Vladimir Lenin: The Shaping of a Revolutionary (Part IV of IV)


Lenin in July 1920. Photo by Pavel Zhukov.


“Revolution is a dirty job. You do not make it with white gloves.” – Lenin

Lenin mostly lived abroad from 1900 to 1917 (Salisbury 1977).  During the early years of this period he started a revolutionary journal called Spark and had begun using the surname he would become famous under (Krausz 2015).  He, along with Plekhanov and Julius Martov – another Marxist – were the principal contributors to Spark.  

In 1903, an official split occurred during the Second Congress of the Russian Social Democratic Labor Party.  This party had formed in 1898 to unite the revolutionary movement in Russia.  The split resulted in the Bolsheviks (meaning “majority” in Russian) led by Lenin and the Mensheviks (meaning “minority” in Russian).  Plekhanov would eventually side with the latter, headed by Martov (Cavendish 2003).   

The Mensheviks advocated a loosely-organized structure that could exercise the option of allying with the liberal bourgeois , while the Bolsheviks wanted a centrally controlled and disciplined conspiratorial organization of full-time revolutionaries.  The Bolshevik wing represented the ideas for spreading Marxism and inciting revolution among the working class that had been laid out in Lenin’s 1902 pamphlet, What is to be Done? , borrowing the title of Chernyshevsky’s novel.  

A fight over the editorial board of Spark also ensued which the Mensheviks lost, leaving Lenin in virtual control of the publication.  However, the organization’s Foreign League convened a meeting in Geneva a few months later in which the Mensheviks prevailed and Lenin announced his resignation from Spark and the organization’s party council (Cavendish 2003). 

This only turned out to be a minor setback for Lenin who became noted among the intelligentsia for his knowledge of economic thought.   In 1904, he started another journal, Forward.

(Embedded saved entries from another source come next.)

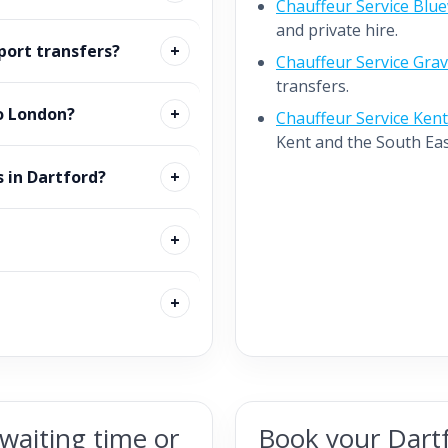
Chauffeur Service Blu
and private hire.
port transfers?
Chauffeur Service Gra
transfers.
o London?
Chauffeur Service Kent
Kent and the South Eas
s in Dartford?
waiting time or
Book your Dartf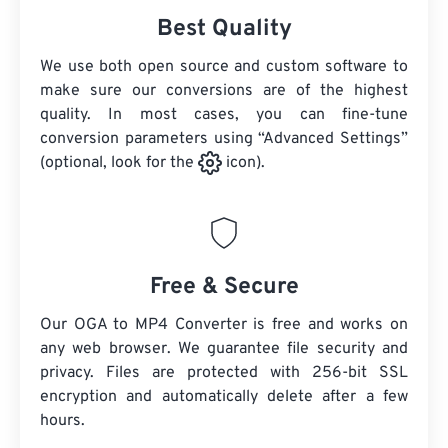
Best Quality
We use both open source and custom software to
make sure our conversions are of the highest
quality. In most cases, you can fine-tune
conversion parameters using “Advanced Settings”
(optional, look for the
icon).
Free & Secure
Our OGA to MP4 Converter is free and works on
any web browser. We guarantee file security and
privacy. Files are protected with 256-bit SSL
encryption and automatically delete after a few
hours.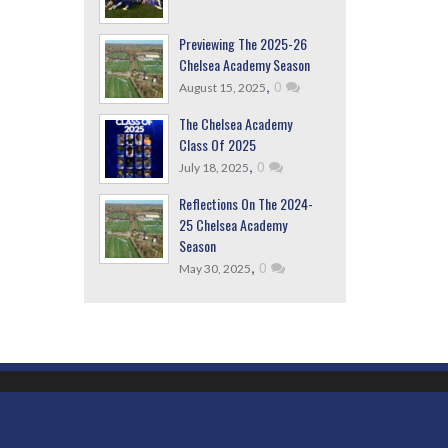
Previewing The 2025-26
Chelsea Academy Season
,
0
August 15, 2025
The Chelsea Academy
Class Of 2025
,
0
July 18, 2025
Reflections On The 2024-
25 Chelsea Academy
Season
,
0
May 30, 2025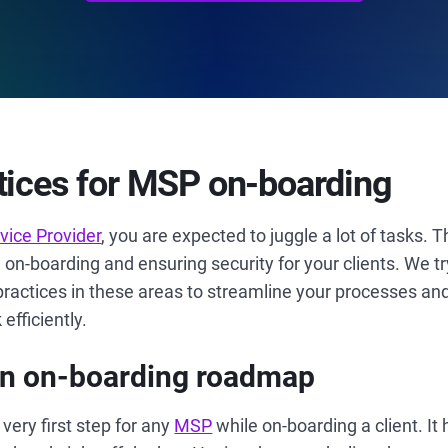
tices for MSP on-boarding
ice Provider
, you are expected to juggle a lot of tasks. 
n-boarding and ensuring security for your clients. We tr
practices in these areas to streamline your processes an
fficiently.
 an on-boarding roadmap
very first step for any
MSP
while on-boarding a client. It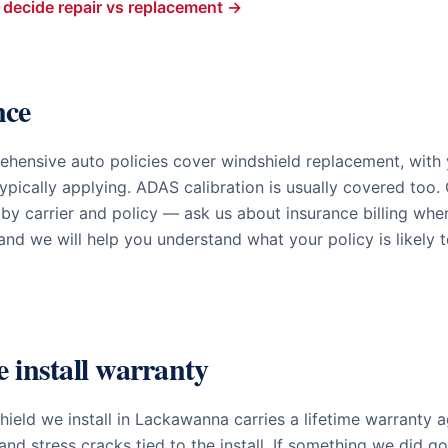
decide repair vs replacement →
nce
hensive auto policies cover windshield replacement, with
ypically applying. ADAS calibration is usually covered too
 by carrier and policy — ask us about insurance billing wh
nd we will help you understand what your policy is likely 
e install warranty
ield we install in
Lackawanna
carries a lifetime warranty a
and stress cracks tied to the install. If something we did g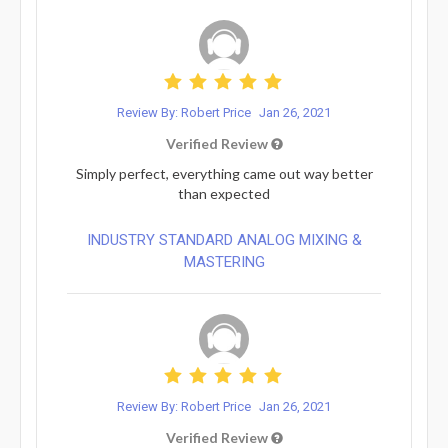
Review By: Robert Price
Jan 26, 2021
Verified Review
Simply perfect, everything came out way better
than expected
INDUSTRY STANDARD ANALOG MIXING &
MASTERING
Review By: Robert Price
Jan 26, 2021
Verified Review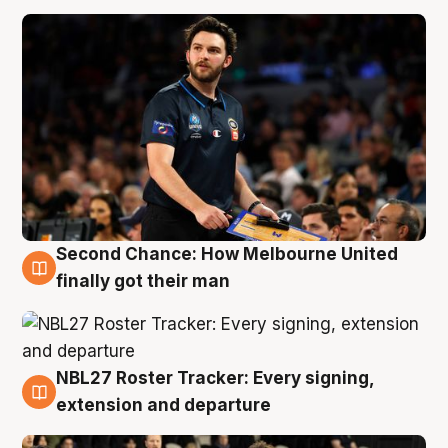
Second Chance: How Melbourne United
8 Aug
finally got their man
NBL27 Roster Tracker: Every signing,
7 Aug
extension and departure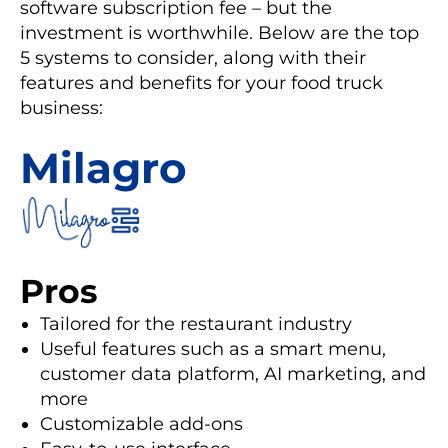
software subscription fee – but the
investment is worthwhile. Below are the top
5 systems to consider, along with their
features and benefits for your food truck
business:
Milagro
Pros
Tailored for the restaurant industry
Useful features such as a smart menu,
customer data platform, AI marketing, and
more
Customizable add-ons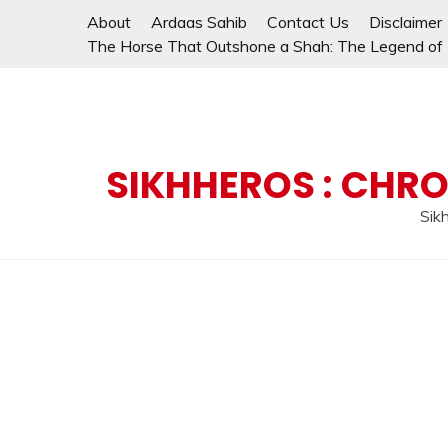
Skip
About
Ardaas Sahib
Contact Us
Disclaimer
to
The Horse That Outshone a Shah: The Legend of L
content
SIKHHEROS : CHRO
Sikh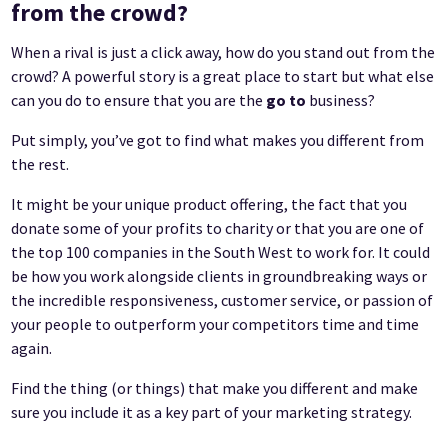
from the crowd?
When a rival is just a click away, how do you stand out from the
crowd? A powerful story is a great place to start but what else
can you do to ensure that you are the
go to
business?
Put simply, you’ve got to find what makes you different from
the rest.
It might be your unique product offering, the fact that you
donate some of your profits to charity or that you are one of
the top 100 companies in the South West to work for. It could
be how you work alongside clients in groundbreaking ways or
the incredible responsiveness, customer service, or passion of
your people to outperform your competitors time and time
again.
Find the thing (or things) that make you different and make
sure you include it as a key part of your marketing strategy.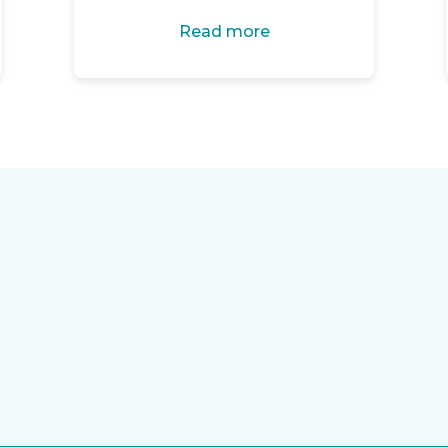
Read more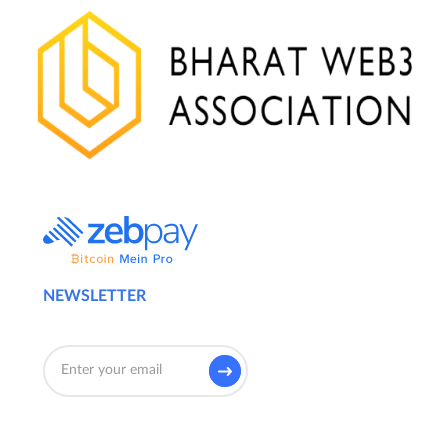
NEWSLETTER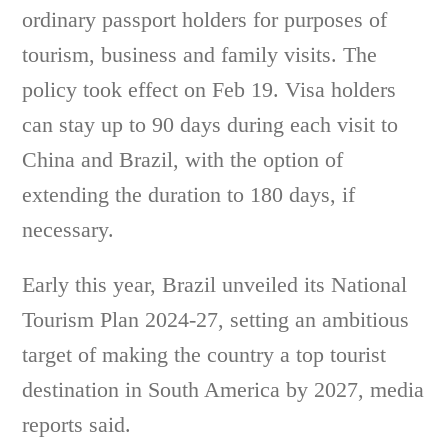
ordinary passport holders for purposes of
tourism, business and family visits. The
policy took effect on Feb 19. Visa holders
can stay up to 90 days during each visit to
China and Brazil, with the option of
extending the duration to 180 days, if
necessary.
Early this year, Brazil unveiled its National
Tourism Plan 2024-27, setting an ambitious
target of making the country a top tourist
destination in South America by 2027, media
reports said.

He also wrote an acclaimed book called The Development of Capitalism in Russia which was in a second print run by 1905 (Krausz 2015). 

Around this time, colleagues observed an increasing ideological rigidity and intolerance in Lenin.  He had acquired the tactics of ignoring and insulting rather than refuting the arguments of other revolutionaries with whom he disagreed.  This was not unknown in the revolutionary movement but it marked a transition toward behavior that was antithetical to those he was taught growing up.  Moreover, he began acting more on the Machiavellian approach that had gained a foothold within the more extreme strands of the movement, rationalizing the use of individuals who engaged in dishonest and/or criminal behavior as long as it was perceived to be facilitating the goal of revolution (Salisbury 1974).

Soon after the October Manifesto was issued after the 1905 revolution, Lenin returned to St. Petersburg. He had raised the issue of armed resistance publicly for the first time just prior to his return to Russia and continued a period of prolific writing. 

In May of 1906, he made his first speech in front of a mass rally in St. Petersburg, billed as a “leader of the Bolsheviks” – though he’d only just begun a meaningful association with the organized Russian Bolsheviks a few months before.  He wouldn’t make another appearance at a mass meeting until 1917. 

Due to police pressure in response to his increased organizing activities, he left Russia for Europe again in December of 1907 (Krausz 2015), not to return again until 1917 (Deutscher 1964).

References:

  1. Salisbury, Harrison E.  Black Night, White Snow:  Russia’s Revolutions 1905 – 1917.  De Capo Press. New York, NY. 1977;
  2. Krausz, Tamas.  Reconstructing Lenin:  An Intellectual Biography.  Monthly Review Press.  New York, NY.  2015;
  3. The Bolshevik-Menshevik Split” by Richard Cavendish.  History Today.  November, 2003;
  4. The Mensheviks:  George Plekhanov” by Isaac Deutscher.  The Listener.  4/30/1964.